Borneoindotimes.com
Kota Bekasi, – Kuasa Hukum terdakwa kasus Tindak Pidana Pencucian Uang (TPPU) Edc cash, Abdurahman Yusuf (AY) dan Suryani, Dohar Jani Simbolon, SH, MH mengungkapkan kekecewaannya terhadap Jaksa Penuntut Umum (JPU) yang belum menghadirkan beberapa barang bukti yang nilainya miliaran rupiah, Rabu (25/09/2024).
Dalam persidangan di Pengadilan Negeri Kota Bekasi JPU menghadirkan barang bukti aset sitaan yang terdiri dari puluhan juta uang rupiah, mata uang asing, beberapa tas merk LV, emas, berlian, sertifikat dan lainnya.
Namun menurut Dohar masih ada beberapa barang bukti yang disita Bareskrim namun JPU belum manghadirkan seperti tas merk Hermes, sertifikat tanah di Suromadu, Madura dan uang 20.000 lembar uang rupiah seratus ribuan.

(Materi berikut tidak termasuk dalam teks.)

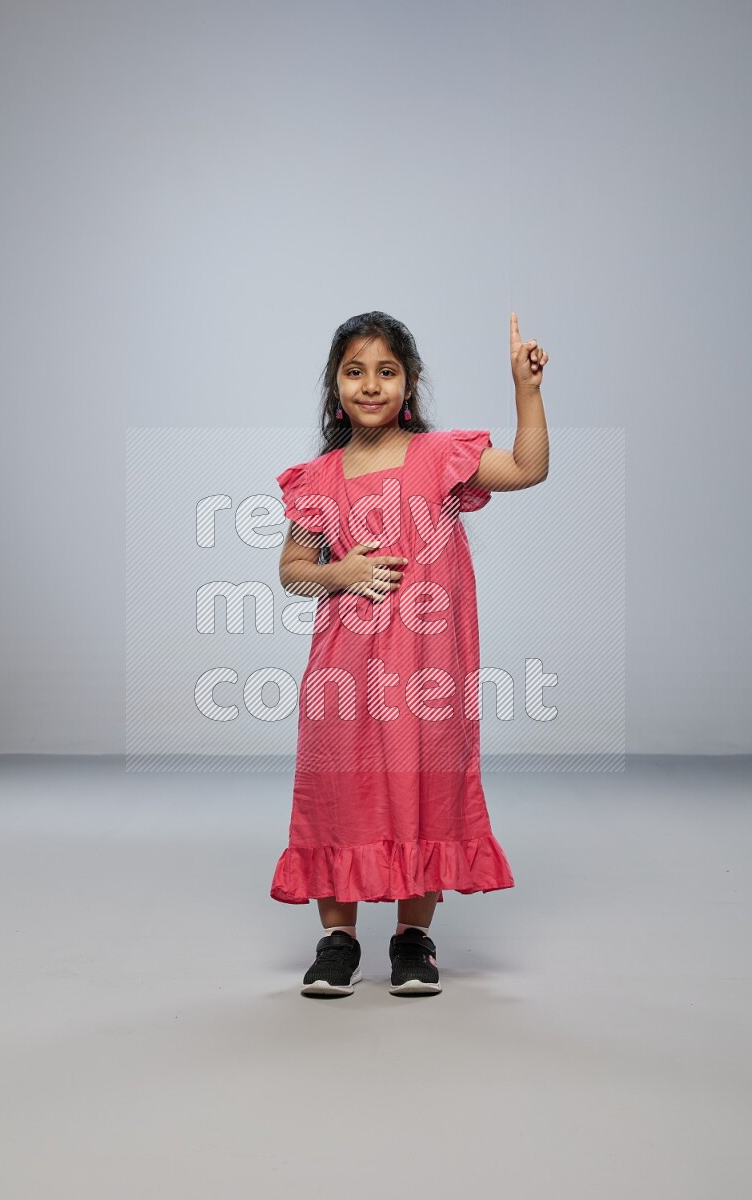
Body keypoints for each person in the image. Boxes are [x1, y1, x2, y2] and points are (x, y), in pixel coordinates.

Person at [271, 310, 549, 998]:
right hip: (346, 673)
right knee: (340, 789)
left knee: (421, 786)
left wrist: (526, 390)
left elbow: (527, 468)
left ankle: (412, 938)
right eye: (355, 371)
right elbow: (292, 567)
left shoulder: (440, 456)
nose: (371, 385)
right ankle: (338, 939)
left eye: (386, 371)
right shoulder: (320, 477)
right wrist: (339, 572)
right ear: (336, 386)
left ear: (410, 383)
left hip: (429, 671)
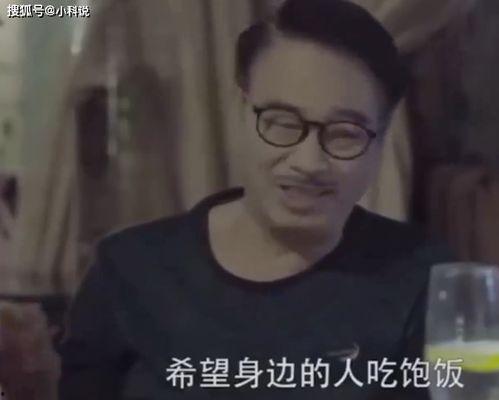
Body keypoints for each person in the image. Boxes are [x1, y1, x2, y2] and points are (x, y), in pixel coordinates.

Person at [58, 0, 451, 399]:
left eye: (345, 133)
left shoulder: (424, 280)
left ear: (381, 141)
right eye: (282, 123)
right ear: (241, 111)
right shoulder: (129, 271)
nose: (308, 162)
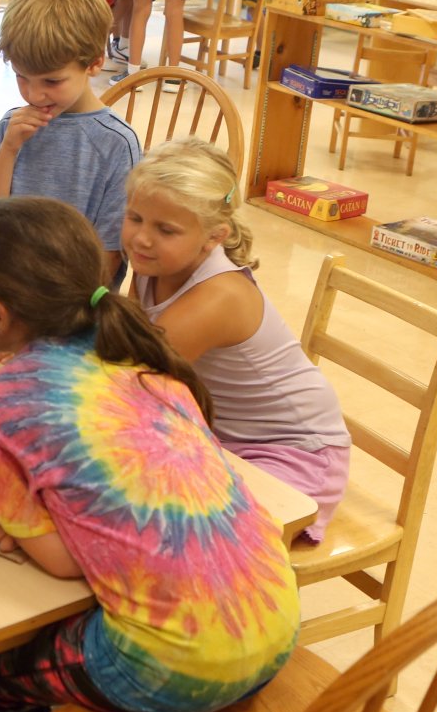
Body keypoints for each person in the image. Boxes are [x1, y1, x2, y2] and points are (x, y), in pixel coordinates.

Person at [0, 197, 301, 712]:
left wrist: (21, 530)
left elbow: (55, 563)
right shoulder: (152, 367)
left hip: (182, 666)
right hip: (277, 623)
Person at [124, 138, 351, 541]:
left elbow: (131, 383)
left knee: (173, 533)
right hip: (220, 439)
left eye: (165, 229)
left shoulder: (218, 297)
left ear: (213, 237)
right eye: (135, 217)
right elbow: (122, 348)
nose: (141, 238)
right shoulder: (153, 265)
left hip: (295, 454)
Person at [0, 0, 140, 287]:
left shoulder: (116, 144)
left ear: (94, 63)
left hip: (74, 307)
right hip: (6, 293)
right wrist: (8, 150)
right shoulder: (12, 126)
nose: (34, 96)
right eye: (22, 77)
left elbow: (108, 257)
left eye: (51, 81)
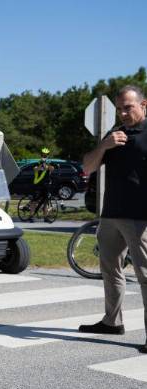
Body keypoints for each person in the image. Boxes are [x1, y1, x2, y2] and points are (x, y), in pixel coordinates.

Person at [79, 85, 147, 352]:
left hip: (140, 217)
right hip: (111, 215)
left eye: (128, 107)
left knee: (145, 276)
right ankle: (112, 321)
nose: (122, 112)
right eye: (119, 108)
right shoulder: (115, 134)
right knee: (110, 269)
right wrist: (104, 145)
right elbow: (87, 166)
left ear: (144, 105)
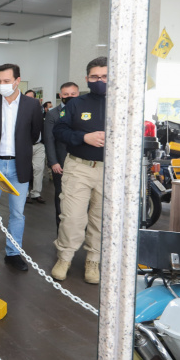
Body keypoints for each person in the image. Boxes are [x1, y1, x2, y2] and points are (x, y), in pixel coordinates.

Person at [0, 64, 43, 271]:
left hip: (18, 165)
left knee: (17, 212)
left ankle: (13, 253)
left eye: (6, 81)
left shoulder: (32, 105)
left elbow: (34, 134)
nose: (2, 85)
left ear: (17, 81)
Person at [52, 58, 108, 284]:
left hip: (109, 172)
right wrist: (83, 137)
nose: (100, 81)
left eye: (105, 76)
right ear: (87, 79)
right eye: (95, 77)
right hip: (78, 167)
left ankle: (93, 260)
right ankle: (64, 257)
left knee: (100, 219)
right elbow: (59, 130)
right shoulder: (76, 103)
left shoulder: (123, 102)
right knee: (73, 217)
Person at [44, 82, 80, 231]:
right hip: (60, 163)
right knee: (61, 196)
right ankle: (61, 230)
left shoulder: (84, 111)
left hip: (82, 162)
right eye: (66, 95)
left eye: (73, 94)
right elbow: (49, 139)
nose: (69, 97)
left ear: (78, 94)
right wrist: (53, 162)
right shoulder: (53, 114)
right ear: (60, 96)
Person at [24, 90, 47, 205]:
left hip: (39, 145)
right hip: (26, 145)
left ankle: (36, 193)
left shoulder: (41, 111)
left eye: (31, 98)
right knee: (26, 170)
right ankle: (25, 194)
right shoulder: (21, 112)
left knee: (39, 169)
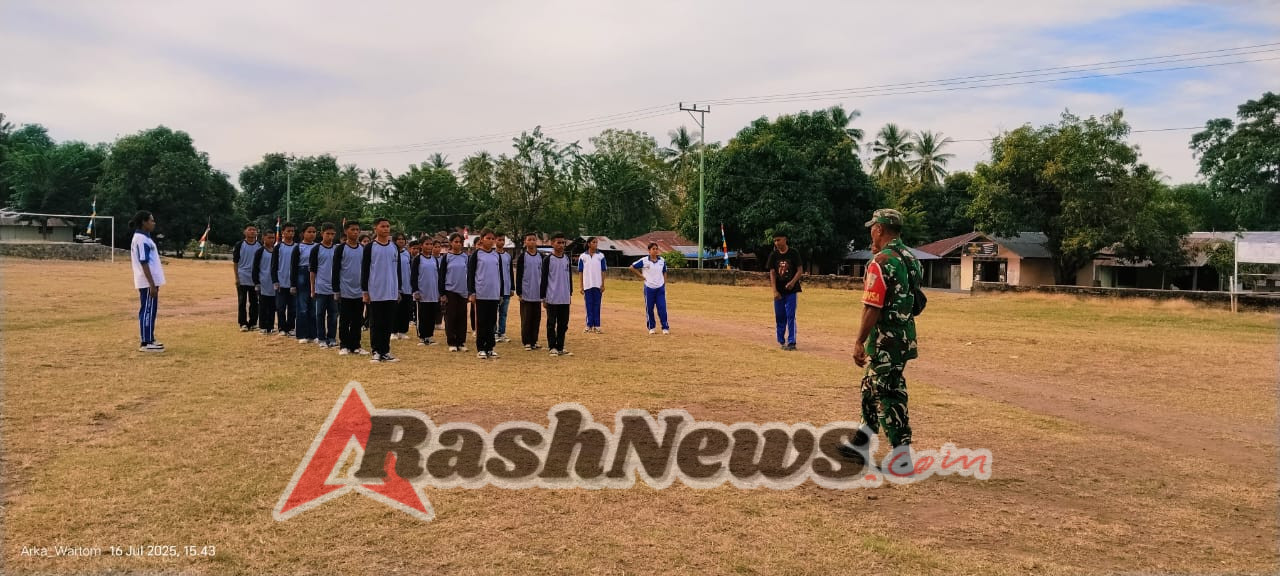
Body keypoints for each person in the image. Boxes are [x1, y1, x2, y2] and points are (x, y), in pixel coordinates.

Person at [848, 209, 923, 475]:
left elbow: (872, 306)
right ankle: (861, 441)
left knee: (888, 393)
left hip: (885, 341)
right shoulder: (911, 259)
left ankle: (901, 457)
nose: (871, 232)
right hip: (903, 337)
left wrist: (859, 341)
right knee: (871, 385)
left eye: (873, 227)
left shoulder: (880, 261)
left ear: (879, 229)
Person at [362, 218, 401, 363]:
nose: (386, 229)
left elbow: (397, 270)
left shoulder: (394, 247)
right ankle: (376, 351)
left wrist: (398, 289)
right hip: (376, 291)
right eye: (382, 226)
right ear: (375, 228)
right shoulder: (370, 247)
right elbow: (365, 270)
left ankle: (386, 351)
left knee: (388, 323)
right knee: (376, 323)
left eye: (388, 226)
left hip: (391, 291)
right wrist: (365, 291)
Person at [130, 210, 166, 352]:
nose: (153, 223)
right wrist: (151, 284)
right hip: (147, 282)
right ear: (144, 222)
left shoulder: (146, 238)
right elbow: (143, 262)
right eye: (151, 220)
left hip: (152, 281)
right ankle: (146, 342)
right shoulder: (140, 239)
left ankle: (150, 338)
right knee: (147, 310)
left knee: (150, 310)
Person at [332, 221, 367, 355]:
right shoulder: (340, 249)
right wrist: (336, 289)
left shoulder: (362, 249)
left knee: (357, 319)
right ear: (346, 231)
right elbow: (335, 270)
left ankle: (356, 345)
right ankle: (344, 345)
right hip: (345, 290)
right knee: (345, 319)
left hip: (359, 290)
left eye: (357, 230)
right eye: (352, 229)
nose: (355, 232)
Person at [468, 229, 504, 359]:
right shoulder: (476, 255)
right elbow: (471, 275)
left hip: (493, 294)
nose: (491, 241)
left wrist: (500, 293)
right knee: (481, 322)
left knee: (491, 322)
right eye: (488, 238)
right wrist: (472, 292)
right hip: (481, 293)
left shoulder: (496, 255)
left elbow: (500, 275)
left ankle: (490, 347)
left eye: (492, 238)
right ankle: (481, 348)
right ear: (482, 239)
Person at [766, 230, 803, 351]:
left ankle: (792, 342)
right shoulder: (774, 255)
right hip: (779, 291)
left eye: (779, 240)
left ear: (785, 239)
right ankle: (781, 340)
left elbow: (800, 270)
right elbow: (772, 273)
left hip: (791, 291)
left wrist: (792, 282)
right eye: (775, 241)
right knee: (780, 316)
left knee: (790, 315)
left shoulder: (793, 253)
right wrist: (774, 290)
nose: (777, 243)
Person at [542, 233, 573, 356]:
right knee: (551, 323)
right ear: (552, 243)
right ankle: (552, 346)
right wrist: (543, 297)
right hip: (552, 297)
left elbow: (569, 277)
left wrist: (569, 293)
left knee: (563, 324)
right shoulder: (548, 259)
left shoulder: (566, 259)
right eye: (558, 242)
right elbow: (544, 279)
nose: (561, 245)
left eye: (563, 243)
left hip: (564, 297)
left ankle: (560, 346)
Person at [438, 232, 470, 352]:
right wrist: (442, 294)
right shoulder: (446, 257)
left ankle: (461, 342)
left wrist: (469, 291)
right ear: (451, 243)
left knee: (462, 317)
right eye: (456, 241)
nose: (458, 244)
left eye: (460, 242)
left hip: (463, 291)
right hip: (450, 291)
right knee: (450, 317)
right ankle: (452, 342)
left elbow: (469, 275)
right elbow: (441, 276)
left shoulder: (465, 257)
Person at [310, 223, 339, 348]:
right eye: (328, 234)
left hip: (334, 288)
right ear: (322, 233)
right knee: (320, 314)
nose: (330, 236)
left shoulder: (337, 249)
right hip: (321, 287)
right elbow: (312, 271)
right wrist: (312, 288)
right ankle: (321, 337)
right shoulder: (316, 249)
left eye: (332, 234)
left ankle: (331, 337)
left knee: (333, 314)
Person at [630, 242, 670, 335]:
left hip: (660, 288)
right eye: (653, 249)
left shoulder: (662, 260)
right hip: (649, 288)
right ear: (649, 250)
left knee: (662, 308)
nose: (655, 251)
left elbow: (664, 271)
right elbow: (632, 267)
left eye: (656, 249)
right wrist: (641, 276)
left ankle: (665, 327)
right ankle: (651, 327)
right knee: (650, 308)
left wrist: (664, 282)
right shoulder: (644, 260)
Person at [514, 231, 544, 351]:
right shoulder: (522, 257)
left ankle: (534, 340)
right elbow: (519, 275)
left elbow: (543, 274)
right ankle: (526, 341)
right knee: (526, 318)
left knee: (536, 318)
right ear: (525, 242)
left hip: (537, 292)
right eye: (529, 239)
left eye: (533, 239)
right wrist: (519, 292)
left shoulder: (541, 257)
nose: (532, 242)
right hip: (526, 292)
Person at [411, 239, 441, 346]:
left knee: (431, 316)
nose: (429, 246)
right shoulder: (418, 259)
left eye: (431, 244)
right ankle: (422, 337)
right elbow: (413, 276)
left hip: (433, 292)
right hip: (422, 293)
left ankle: (429, 336)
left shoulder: (434, 259)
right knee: (422, 316)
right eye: (427, 244)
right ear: (421, 245)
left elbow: (437, 276)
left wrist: (439, 292)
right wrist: (415, 291)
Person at [232, 224, 261, 332]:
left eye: (254, 230)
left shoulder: (259, 245)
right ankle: (243, 323)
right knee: (242, 301)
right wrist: (237, 278)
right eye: (250, 230)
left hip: (255, 278)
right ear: (245, 232)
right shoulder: (240, 245)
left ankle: (253, 323)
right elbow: (235, 262)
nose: (252, 232)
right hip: (242, 276)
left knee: (254, 302)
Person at [292, 223, 318, 344]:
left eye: (314, 232)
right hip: (302, 275)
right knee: (302, 307)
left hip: (315, 276)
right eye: (309, 232)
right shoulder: (298, 247)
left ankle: (314, 334)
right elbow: (293, 267)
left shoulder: (318, 246)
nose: (312, 234)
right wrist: (293, 284)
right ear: (303, 233)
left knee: (314, 307)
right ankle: (302, 334)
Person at [271, 222, 298, 337]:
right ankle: (282, 328)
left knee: (292, 308)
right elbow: (273, 265)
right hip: (281, 282)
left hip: (293, 283)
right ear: (283, 232)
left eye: (292, 231)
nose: (291, 233)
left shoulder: (297, 247)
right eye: (288, 231)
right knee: (280, 307)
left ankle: (291, 327)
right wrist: (275, 281)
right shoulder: (278, 247)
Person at [577, 236, 607, 333]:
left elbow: (603, 271)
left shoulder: (601, 256)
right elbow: (580, 272)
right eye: (594, 242)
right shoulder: (583, 256)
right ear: (589, 244)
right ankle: (589, 325)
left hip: (597, 284)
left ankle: (597, 326)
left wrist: (603, 284)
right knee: (588, 305)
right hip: (587, 285)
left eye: (596, 242)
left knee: (597, 305)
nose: (595, 244)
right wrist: (581, 286)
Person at [253, 230, 280, 334]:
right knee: (263, 305)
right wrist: (256, 282)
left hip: (273, 282)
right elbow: (255, 268)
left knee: (272, 306)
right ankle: (263, 326)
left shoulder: (276, 251)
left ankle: (271, 326)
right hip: (263, 282)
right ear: (263, 238)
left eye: (273, 238)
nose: (271, 240)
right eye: (269, 237)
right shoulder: (260, 251)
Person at [394, 234, 414, 340]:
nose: (401, 241)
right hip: (395, 286)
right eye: (399, 239)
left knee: (405, 310)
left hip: (407, 286)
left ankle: (402, 331)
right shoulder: (392, 252)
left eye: (403, 239)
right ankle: (393, 331)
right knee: (395, 310)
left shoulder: (407, 254)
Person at [495, 232, 513, 343]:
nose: (501, 242)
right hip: (495, 289)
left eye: (503, 240)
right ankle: (494, 333)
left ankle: (502, 332)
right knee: (493, 313)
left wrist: (512, 288)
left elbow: (510, 272)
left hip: (506, 289)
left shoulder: (507, 256)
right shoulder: (492, 255)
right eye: (499, 240)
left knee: (503, 313)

“Beberapa poin penting yang disorot mencakup ketidakjelasan status barang bukti, ketidaktransparanan dalam menghadirkan barang bukti, dan keraguan mengenai keabsahan penyitaan uang tunai, ” ungkap Dohar.
Misalnya soal ketidakjelasan status barang bukti logam emas batangan, JPU mengatakan menyerupai emas.
Sementara terdakwa dan kuasa hukumnya mengaku barang bukti tersebut merupakan emas asli.
Dohar mengaku agak janggal kenapa JPU melakukan pengetesan emas batangan tersebut baru dilakukan di Pegadaian pada 5 September 2024, sementara barang bukti puluhan kilogram tersebut disita oleh Bareskrim sejak tahun 2021.
Sedangkan barang bukti emas batangan dari tahun 2021 sudah disita Bareskrim namun baru dilakukan pemeriksaan oleh JPU di Pegadaian pada 5 September 2024 kemarin.
Namun, pemeriksaan ini dilakukan hampir tiga tahun setelah barang bukti disita pada tahun 2021. Keterlambatan ini menimbulkan kecurigaan bahwa ada upaya untuk memperlambat proses hukum.
Ketidaktransparanan dalam Penyajian Barang Bukti
Dohar juga menyoroti ketidakmampuan Jaksa Penuntut Umum (JPU) untuk menghadirkan beberapa barang bukti lain yang relevan, seperti sertifikat tanah di Suramadu dan Kalimantan, tas merek Hermes, serta sejumlah uang tunai.
“Ketidak hadiran barang-barang ini menimbulkan kesan bahwa JPU mungkin tidak transparan atau bahkan sengaja menyembunyikan bukti yang bisa mendukung posisi terdakwa, ” tegasnya.
Keraguan atas Penyitaan Uang Tunai
Aspek lain yang menjadi perhatian adalah uang tunai senilai 2 miliar rupiah yang disita. JPU tidak dapat memberikan rincian yang jelas mengenai pecahan uang tersebut, yang menimbulkan keraguan mengenai keabsahan proses penyitaan.
Ketidakjelasan ini menjadi sorotan penting, karena transparansi dalam penanganan uang tunai sangat krusial untuk menjaga integritas proses hukum, jelesnya.
Dohar Jani Simbolon menekankan bahwa penanganan barang bukti dalam kasus ini perlu diperbaiki untuk memastikan keadilan bagi terdakwa.
Keterlambatan dalam pemeriksaan,ketidaktransparanan dalam penyajian barang bukti, dan keraguan atas keabsahan penyitaan uang tunai dapat merusak kepercayaan publik terhadap sistem hukum.
Dalam konteks ini, penting bagi semua pihak untuk bertindak secara profesional dan transparan untuk menjaga integritas proses hukum, tutup Dohar.